Ancistrus minutus
- Conservation status: Endangered (IUCN 3.1)

Scientific classification
- Kingdom: Animalia
- Phylum: Chordata
- Class: Actinopterygii
- Order: Siluriformes
- Family: Loricariidae
- Genus: Ancistrus
- Species: A. minutus
- Binomial name: Ancistrus minutus Fisch-Muller, Mazzoni & C. Weber, 2001

= Ancistrus minutus =

- Authority: Fisch-Muller, Mazzoni & C. Weber, 2001
- Conservation status: EN

Species of catfish

Ancistrus minutus is a species of freshwater ray-finned fish belonging to the family Loricariidae, the suckermouth armoured catfishes, and the subfamily Hypostominae, the suckermouth catfishes. This catfish is endemic to Brazil.

==Taxonomy==
Ancistrus minutus was first formally described in 2001 by the ichthyologists, Sonia Fisch-Muller, Rosana Mazzoni Buchas and Claude Weber, with its type locality given as the Batéias stream, a left bank tributary of the upper Tocantins River, at 13°49'S, 48°20'W, in Minaçu in the Brazilian state of Goiás. Eschmeyer's Catalog of Fishes classified the genus Ancistrus in the subfamily Hypostominae, the suckermouth catfishes, within the suckermouth armored catfish family Loricariidae. It has also been classified in the tribe Ancistrini by some authorities.

==Etymology==
Ancistrus minutus is classified in the genus Ancistrus, a name coined by Rudolf Kner but when he proposed the genus Kner did not explain the etymology of the name.

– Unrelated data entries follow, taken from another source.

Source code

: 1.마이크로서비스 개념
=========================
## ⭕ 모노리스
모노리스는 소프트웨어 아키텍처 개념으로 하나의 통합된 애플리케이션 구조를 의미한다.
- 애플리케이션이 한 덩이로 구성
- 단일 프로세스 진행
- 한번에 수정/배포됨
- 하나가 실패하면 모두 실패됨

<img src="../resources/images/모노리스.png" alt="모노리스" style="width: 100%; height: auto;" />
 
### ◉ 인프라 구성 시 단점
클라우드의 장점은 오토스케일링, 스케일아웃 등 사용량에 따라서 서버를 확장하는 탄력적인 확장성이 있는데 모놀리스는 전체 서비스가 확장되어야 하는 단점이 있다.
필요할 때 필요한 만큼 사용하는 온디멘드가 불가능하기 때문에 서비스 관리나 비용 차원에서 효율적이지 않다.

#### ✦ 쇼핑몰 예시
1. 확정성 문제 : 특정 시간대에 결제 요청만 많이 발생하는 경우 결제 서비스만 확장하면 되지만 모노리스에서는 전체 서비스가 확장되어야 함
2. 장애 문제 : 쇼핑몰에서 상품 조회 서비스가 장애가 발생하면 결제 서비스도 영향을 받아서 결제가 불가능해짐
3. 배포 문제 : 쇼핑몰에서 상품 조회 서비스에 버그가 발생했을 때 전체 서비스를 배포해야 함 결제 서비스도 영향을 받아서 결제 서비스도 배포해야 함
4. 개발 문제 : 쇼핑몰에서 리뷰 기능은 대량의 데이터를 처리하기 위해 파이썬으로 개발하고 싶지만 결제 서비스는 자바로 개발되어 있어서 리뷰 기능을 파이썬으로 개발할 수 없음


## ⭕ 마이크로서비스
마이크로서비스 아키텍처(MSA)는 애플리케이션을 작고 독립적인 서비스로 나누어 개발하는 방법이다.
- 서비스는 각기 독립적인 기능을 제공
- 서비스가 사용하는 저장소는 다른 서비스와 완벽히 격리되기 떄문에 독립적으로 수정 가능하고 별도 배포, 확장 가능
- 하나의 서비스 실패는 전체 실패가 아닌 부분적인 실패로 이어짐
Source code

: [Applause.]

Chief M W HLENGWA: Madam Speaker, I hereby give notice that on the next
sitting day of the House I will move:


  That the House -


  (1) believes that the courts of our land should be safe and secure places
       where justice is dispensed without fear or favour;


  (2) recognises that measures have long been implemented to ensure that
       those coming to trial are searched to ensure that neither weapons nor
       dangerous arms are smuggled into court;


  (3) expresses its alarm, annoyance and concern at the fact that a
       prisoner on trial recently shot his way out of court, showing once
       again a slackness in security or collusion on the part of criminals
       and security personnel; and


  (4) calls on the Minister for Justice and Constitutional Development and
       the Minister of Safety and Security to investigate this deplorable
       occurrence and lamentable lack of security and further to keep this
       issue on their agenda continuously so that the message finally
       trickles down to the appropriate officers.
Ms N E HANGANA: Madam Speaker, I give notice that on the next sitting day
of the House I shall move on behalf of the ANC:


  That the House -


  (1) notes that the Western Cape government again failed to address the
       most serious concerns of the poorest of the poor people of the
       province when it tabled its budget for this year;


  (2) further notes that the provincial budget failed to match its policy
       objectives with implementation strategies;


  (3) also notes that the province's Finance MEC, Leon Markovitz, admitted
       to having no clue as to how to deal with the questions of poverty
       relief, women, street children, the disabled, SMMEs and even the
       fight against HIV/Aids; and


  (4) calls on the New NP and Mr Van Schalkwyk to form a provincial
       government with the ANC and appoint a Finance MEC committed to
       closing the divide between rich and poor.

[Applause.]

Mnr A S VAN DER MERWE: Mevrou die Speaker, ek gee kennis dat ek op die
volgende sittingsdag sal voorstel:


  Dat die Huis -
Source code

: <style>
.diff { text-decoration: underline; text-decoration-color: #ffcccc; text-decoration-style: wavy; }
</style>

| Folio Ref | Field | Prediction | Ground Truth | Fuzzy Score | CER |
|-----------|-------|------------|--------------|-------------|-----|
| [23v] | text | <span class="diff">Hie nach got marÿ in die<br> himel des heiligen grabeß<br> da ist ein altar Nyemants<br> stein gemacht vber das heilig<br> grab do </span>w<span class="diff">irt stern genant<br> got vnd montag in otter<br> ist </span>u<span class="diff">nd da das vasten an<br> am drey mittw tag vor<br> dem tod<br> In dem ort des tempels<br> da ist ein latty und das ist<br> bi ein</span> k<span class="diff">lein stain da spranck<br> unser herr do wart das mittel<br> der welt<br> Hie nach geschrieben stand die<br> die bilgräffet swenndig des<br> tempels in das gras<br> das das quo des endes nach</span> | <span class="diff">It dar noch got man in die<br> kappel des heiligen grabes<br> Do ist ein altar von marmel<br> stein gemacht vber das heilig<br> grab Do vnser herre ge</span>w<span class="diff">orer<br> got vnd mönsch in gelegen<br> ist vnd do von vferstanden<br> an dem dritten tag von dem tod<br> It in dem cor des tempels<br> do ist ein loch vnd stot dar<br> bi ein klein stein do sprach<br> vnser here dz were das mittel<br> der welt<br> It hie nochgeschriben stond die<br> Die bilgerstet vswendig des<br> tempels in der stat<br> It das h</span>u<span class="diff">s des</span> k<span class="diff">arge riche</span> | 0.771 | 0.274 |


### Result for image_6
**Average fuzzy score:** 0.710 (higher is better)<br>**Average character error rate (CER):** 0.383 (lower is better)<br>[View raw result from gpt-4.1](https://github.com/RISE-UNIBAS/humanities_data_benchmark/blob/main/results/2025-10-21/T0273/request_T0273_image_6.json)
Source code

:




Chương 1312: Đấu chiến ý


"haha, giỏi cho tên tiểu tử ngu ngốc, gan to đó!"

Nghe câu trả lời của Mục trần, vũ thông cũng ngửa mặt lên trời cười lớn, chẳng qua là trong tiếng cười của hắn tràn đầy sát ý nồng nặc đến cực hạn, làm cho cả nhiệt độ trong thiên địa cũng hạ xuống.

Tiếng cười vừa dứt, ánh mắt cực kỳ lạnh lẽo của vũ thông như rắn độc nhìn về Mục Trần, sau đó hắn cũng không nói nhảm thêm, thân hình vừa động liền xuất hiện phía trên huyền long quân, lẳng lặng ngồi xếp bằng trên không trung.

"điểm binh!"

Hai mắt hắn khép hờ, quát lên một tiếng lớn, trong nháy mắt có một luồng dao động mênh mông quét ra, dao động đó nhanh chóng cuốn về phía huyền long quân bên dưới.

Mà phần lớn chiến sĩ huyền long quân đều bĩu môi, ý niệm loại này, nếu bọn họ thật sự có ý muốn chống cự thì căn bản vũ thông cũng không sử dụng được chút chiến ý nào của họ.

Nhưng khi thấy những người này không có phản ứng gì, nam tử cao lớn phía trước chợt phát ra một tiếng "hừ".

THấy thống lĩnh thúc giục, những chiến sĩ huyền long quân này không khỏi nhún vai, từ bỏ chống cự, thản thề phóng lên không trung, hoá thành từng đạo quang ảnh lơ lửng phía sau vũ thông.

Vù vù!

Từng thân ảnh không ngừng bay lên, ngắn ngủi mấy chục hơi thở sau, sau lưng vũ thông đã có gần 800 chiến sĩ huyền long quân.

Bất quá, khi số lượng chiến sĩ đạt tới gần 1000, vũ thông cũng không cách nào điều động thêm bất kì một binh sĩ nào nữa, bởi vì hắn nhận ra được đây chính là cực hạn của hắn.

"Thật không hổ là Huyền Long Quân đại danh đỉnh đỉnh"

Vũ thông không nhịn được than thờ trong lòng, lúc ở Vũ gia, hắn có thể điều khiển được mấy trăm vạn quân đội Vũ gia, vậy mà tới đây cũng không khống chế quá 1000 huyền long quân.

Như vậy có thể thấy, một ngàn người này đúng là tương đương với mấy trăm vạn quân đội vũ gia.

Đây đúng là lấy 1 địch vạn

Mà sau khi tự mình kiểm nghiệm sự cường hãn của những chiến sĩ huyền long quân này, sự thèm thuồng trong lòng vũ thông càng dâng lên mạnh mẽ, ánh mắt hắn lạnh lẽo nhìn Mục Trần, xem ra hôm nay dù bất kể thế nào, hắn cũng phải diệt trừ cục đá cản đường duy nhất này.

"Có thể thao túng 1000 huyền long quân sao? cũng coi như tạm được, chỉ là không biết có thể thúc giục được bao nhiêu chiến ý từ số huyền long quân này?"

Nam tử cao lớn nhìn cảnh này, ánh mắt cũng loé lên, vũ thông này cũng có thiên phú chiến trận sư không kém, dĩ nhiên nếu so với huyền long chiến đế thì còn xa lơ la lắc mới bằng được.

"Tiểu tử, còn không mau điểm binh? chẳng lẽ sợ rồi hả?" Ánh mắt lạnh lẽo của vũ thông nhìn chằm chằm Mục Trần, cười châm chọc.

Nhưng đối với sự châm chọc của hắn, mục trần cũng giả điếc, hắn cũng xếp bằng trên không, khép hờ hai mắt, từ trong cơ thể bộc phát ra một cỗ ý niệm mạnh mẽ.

It is thought to be from the Greek ágkistron, meaning a "fish hook" or the "hook of a spindle", a reference to the hooked odontodes on the interopercular bone. The specific name, minutus, is Latin for small, one sexually mature female had a standard length of 37.2 mm.

==Description==
Ancistrus minutus has a single spine and 6 or 7 soft rays in the dorsal fin and a spine and 4 soft rays in the anal fin. It has a small, broad, highly flattened bodywith a short dorsal fin and a wide mouth. There is a small area of the supraoccipital plate which is frequently depressed, slightly grainy or lacking odontodes. The exposed area of the plate on the nape is tiny or is wholly hidden by skin. The upper body and fins are brownish with many small whitish spots; the lips and belly are yellowish, with no markings. There are 7 or 8 plates along the base of the dorsal fin. This species reaches a standard length of 5.7 cm.

==Distribution==
Ancistrus minutus is endemic to Brazil where it occurs in small streams in the upper River Tocantins basin in the state of Goias.

==Conservation status==
Ancistrus minutus is known from a few very clustered localities in the upper Tocantins River basin, in the Serra da Mesa region of Goiás. Sampling has taken place in the area since this species was described in 2001, but there have been no additional records. The Serra da Mesa Hydroelectric Power Plant has flooded many of the streams which were suitable for this species, with a few remaining stretches that were not flooded. The loss of habitat from the dam plus other habitat degradation has led the International Union for Conservation of Nature to classify A. minutus as Endangered.